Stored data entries
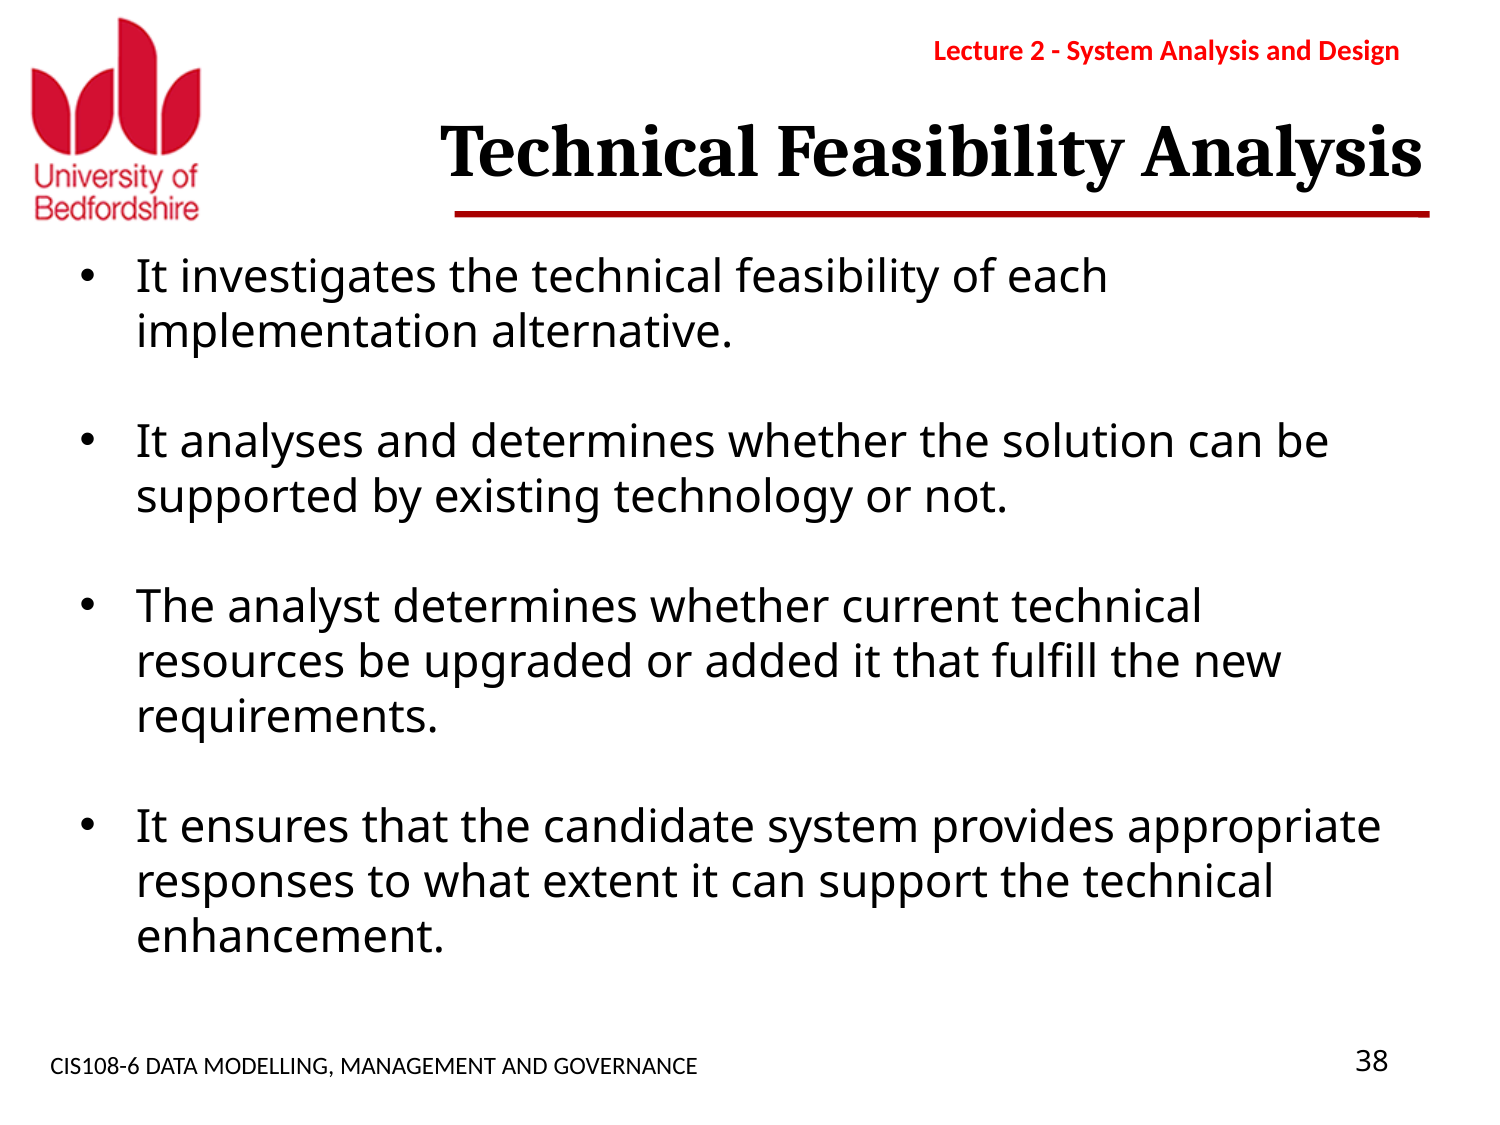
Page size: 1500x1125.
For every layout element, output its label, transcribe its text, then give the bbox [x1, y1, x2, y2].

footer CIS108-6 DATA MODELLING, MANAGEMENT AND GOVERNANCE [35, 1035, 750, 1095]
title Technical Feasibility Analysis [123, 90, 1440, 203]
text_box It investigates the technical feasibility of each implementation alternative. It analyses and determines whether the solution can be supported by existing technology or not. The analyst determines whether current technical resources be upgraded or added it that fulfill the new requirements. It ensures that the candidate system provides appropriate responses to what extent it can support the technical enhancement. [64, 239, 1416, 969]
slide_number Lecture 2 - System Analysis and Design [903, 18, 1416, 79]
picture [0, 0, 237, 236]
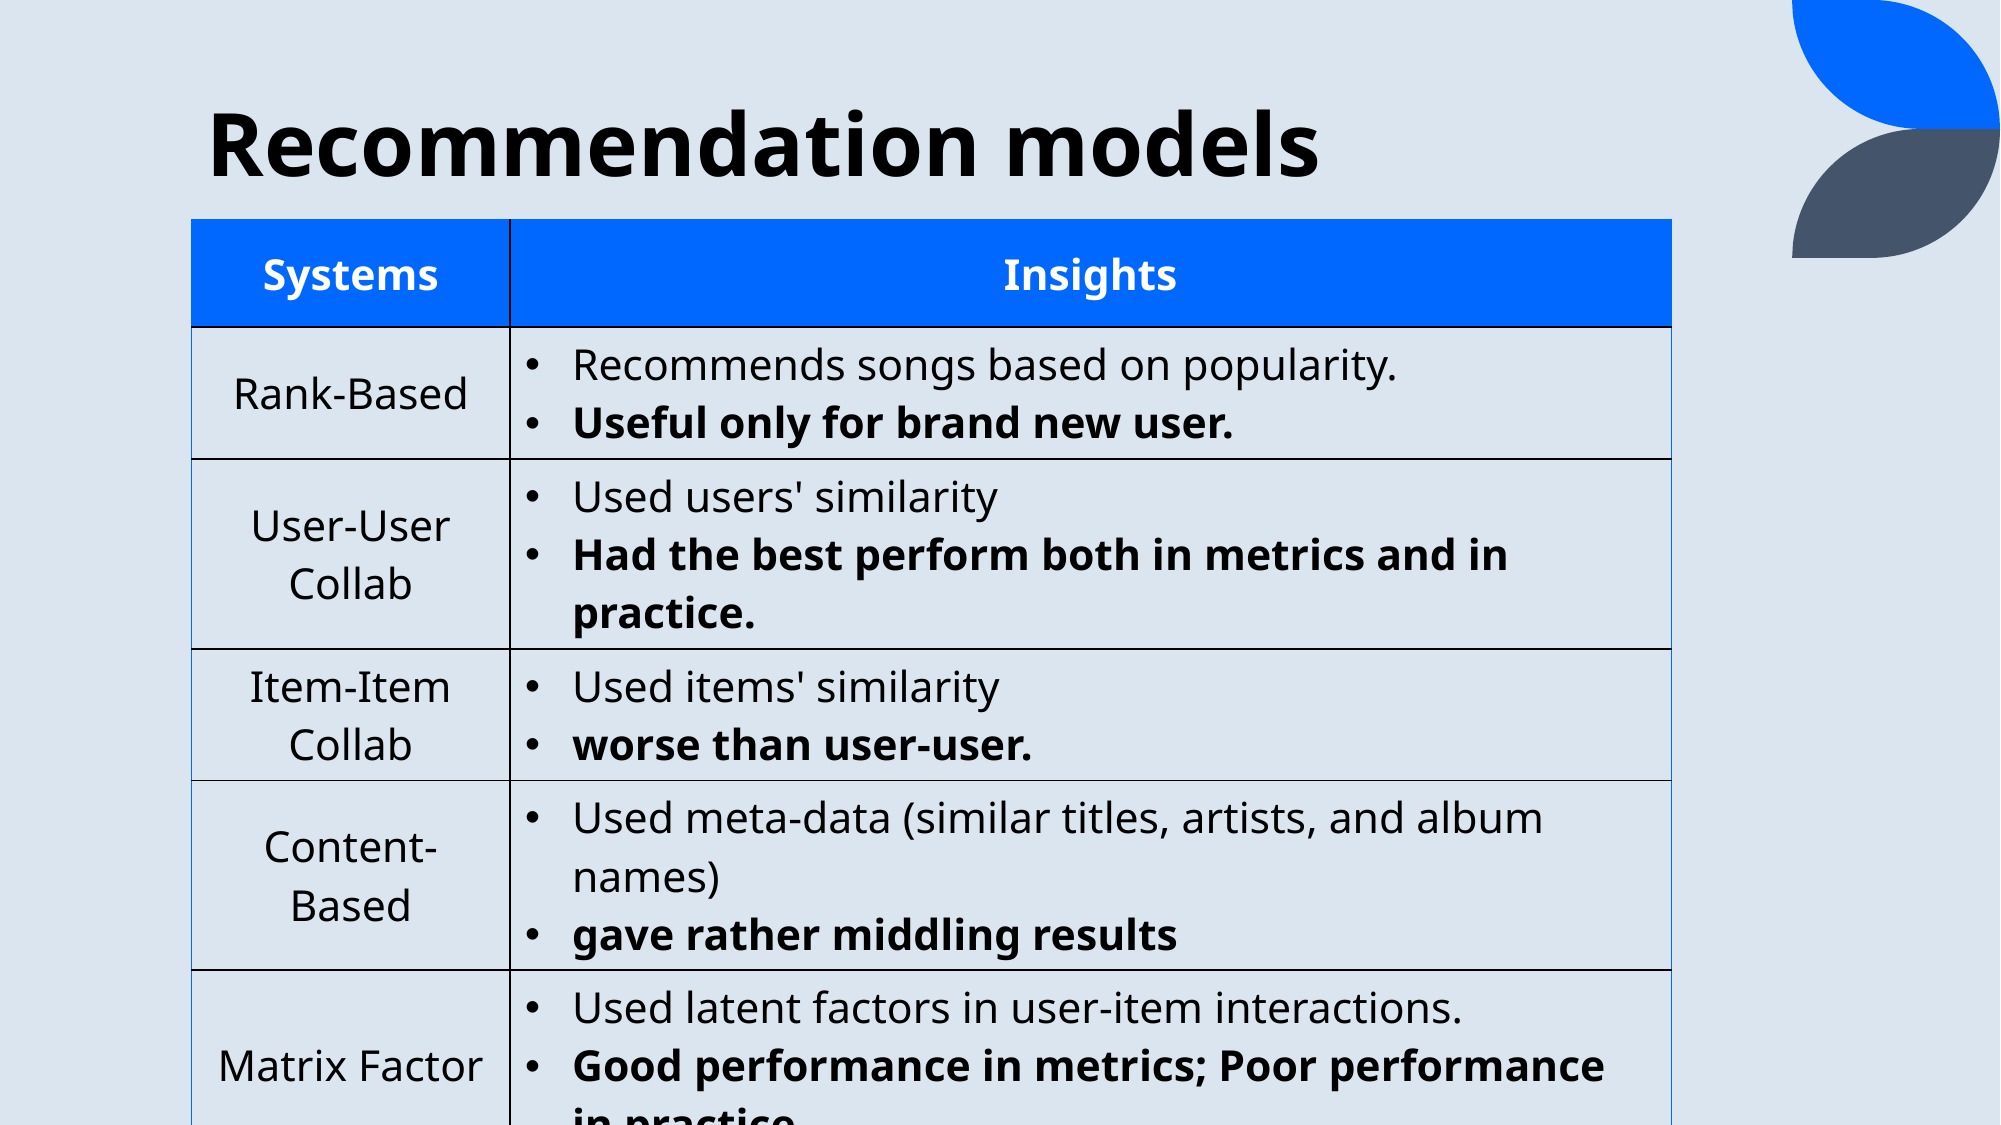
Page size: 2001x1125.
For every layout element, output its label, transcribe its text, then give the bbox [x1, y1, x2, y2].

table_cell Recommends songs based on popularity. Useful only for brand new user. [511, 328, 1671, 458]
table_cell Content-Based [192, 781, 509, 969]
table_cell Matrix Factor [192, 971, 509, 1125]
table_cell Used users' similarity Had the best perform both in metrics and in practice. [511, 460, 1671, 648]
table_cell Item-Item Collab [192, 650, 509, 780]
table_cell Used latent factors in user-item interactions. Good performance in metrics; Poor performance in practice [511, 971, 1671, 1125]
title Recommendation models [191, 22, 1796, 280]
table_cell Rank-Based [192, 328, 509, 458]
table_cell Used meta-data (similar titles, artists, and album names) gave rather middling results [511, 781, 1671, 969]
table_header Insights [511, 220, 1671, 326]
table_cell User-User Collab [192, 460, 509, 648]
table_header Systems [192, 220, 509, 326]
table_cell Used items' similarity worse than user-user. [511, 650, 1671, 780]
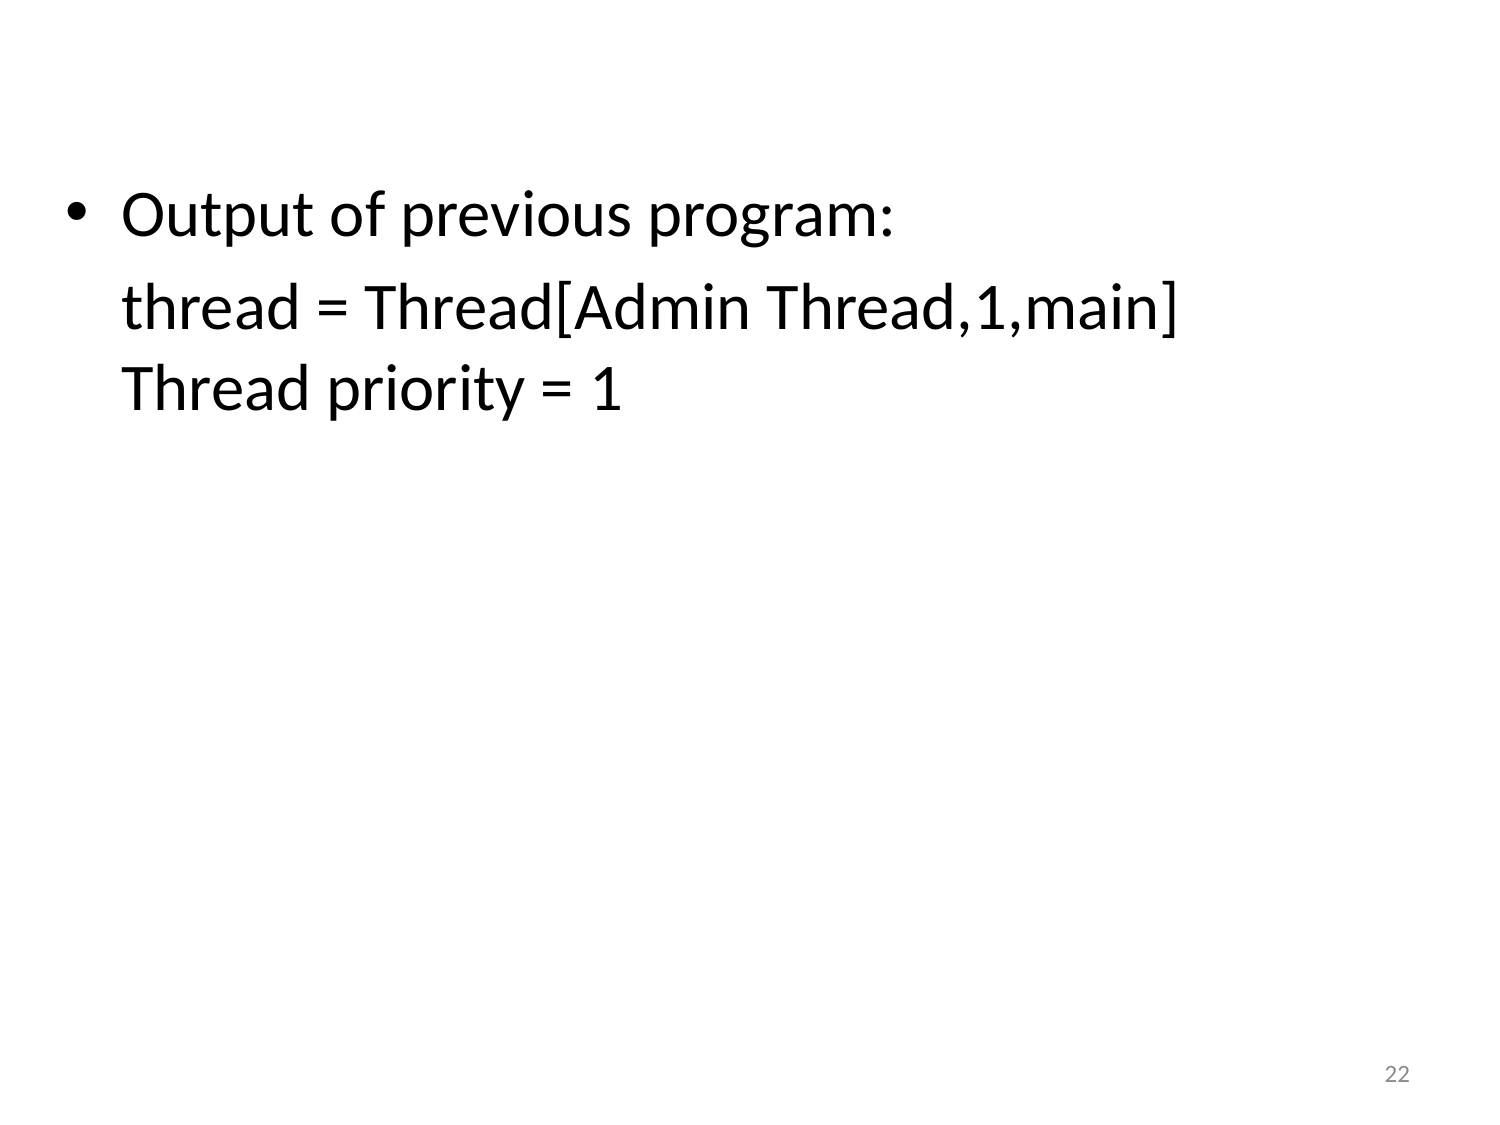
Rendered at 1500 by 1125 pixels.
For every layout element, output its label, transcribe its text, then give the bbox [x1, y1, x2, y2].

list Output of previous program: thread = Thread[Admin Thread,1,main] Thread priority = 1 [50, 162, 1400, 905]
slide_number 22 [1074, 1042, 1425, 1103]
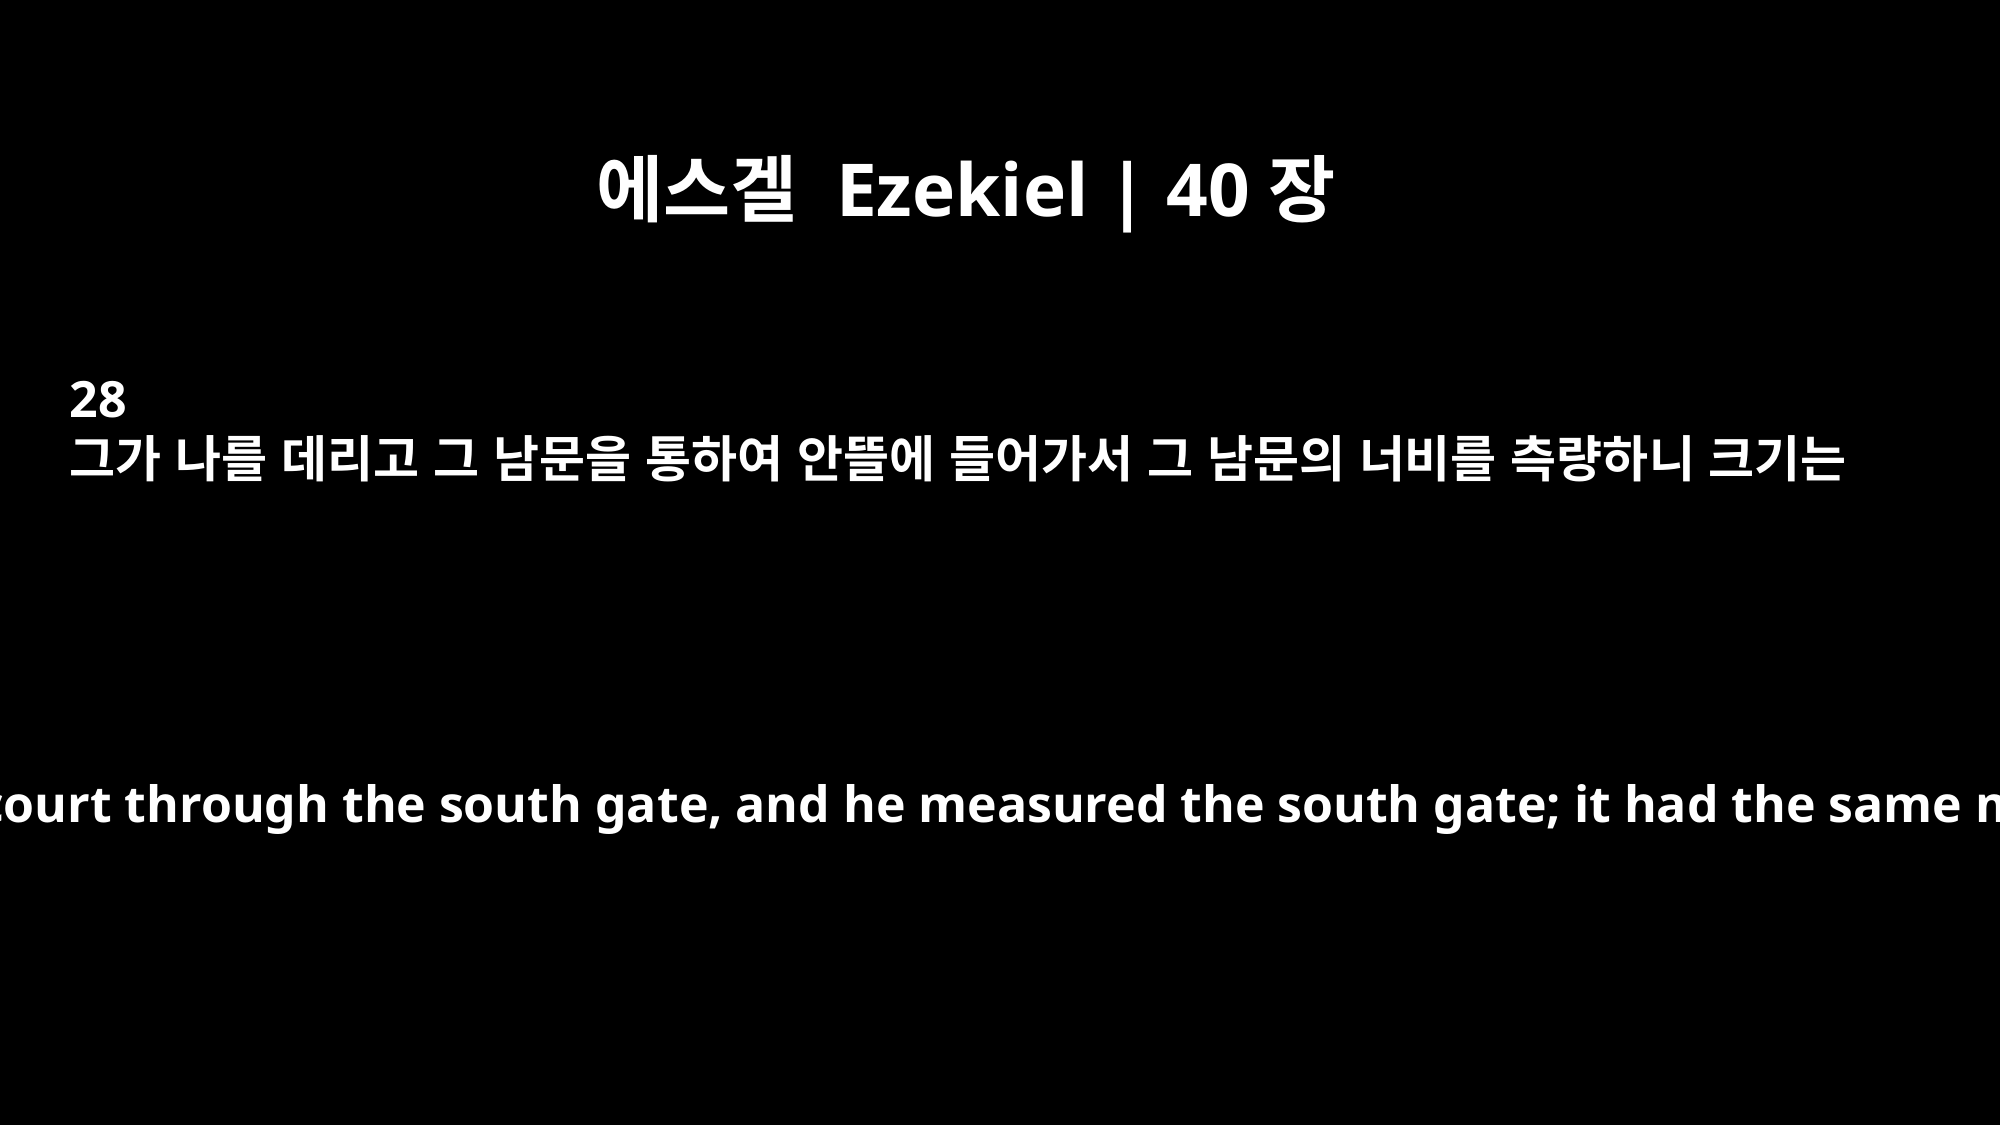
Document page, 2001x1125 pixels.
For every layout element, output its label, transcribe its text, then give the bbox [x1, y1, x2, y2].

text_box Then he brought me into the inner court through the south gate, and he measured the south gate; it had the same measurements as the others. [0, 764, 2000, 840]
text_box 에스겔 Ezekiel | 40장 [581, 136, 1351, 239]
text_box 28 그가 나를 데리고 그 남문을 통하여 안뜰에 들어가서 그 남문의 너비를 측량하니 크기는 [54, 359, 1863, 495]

◆ **Exercise aim**:
If an entry contains a picture, leave it out and repeat the rest exactly.

◆ **Response area**:
Page size: 1500x1125.
For every layout element, output its label, transcribe its text, then give the bbox [x1, y1, x2, y2].

footer CIS108-6 DATA MODELLING, MANAGEMENT AND GOVERNANCE [35, 1035, 750, 1095]
title Technical Feasibility Analysis [123, 90, 1440, 203]
text_box It investigates the technical feasibility of each implementation alternative. It analyses and determines whether the solution can be supported by existing technology or not. The analyst determines whether current technical resources be upgraded or added it that fulfill the new requirements. It ensures that the candidate system provides appropriate responses to what extent it can support the technical enhancement. [64, 239, 1416, 969]
slide_number Lecture 2 - System Analysis and Design [903, 18, 1416, 79]
picture [0, 0, 237, 236]
Page size: 2001x1125.
For every layout element, output its label, transcribe its text, then give the bbox [x1, y1, x2, y2].

table_cell Recommends songs based on popularity. Useful only for brand new user. [511, 328, 1671, 458]
table_cell Content-Based [192, 781, 509, 969]
table_cell Matrix Factor [192, 971, 509, 1125]
table_cell Used users' similarity Had the best perform both in metrics and in practice. [511, 460, 1671, 648]
table_cell Item-Item Collab [192, 650, 509, 780]
table_cell Used latent factors in user-item interactions. Good performance in metrics; Poor performance in practice [511, 971, 1671, 1125]
title Recommendation models [191, 22, 1796, 280]
table_cell Rank-Based [192, 328, 509, 458]
table_cell Used meta-data (similar titles, artists, and album names) gave rather middling results [511, 781, 1671, 969]
table_header Insights [511, 220, 1671, 326]
table_cell User-User Collab [192, 460, 509, 648]
table_header Systems [192, 220, 509, 326]
table_cell Used items' similarity worse than user-user. [511, 650, 1671, 780]
Rendered at 1500 by 1125 pixels.
For every layout element, output its label, transcribe its text, then give the bbox [x1, y1, x2, y2].

list Output of previous program: thread = Thread[Admin Thread,1,main] Thread priority = 1 [50, 162, 1400, 905]
slide_number 22 [1074, 1042, 1425, 1103]
Document page, 2001x1125 pixels.
For every layout element, output its label, transcribe its text, then give the bbox [x1, y1, x2, y2].

text_box Then he brought me into the inner court through the south gate, and he measured the south gate; it had the same measurements as the others. [0, 764, 2000, 840]
text_box 에스겔 Ezekiel | 40장 [581, 136, 1351, 239]
text_box 28 그가 나를 데리고 그 남문을 통하여 안뜰에 들어가서 그 남문의 너비를 측량하니 크기는 [54, 359, 1863, 495]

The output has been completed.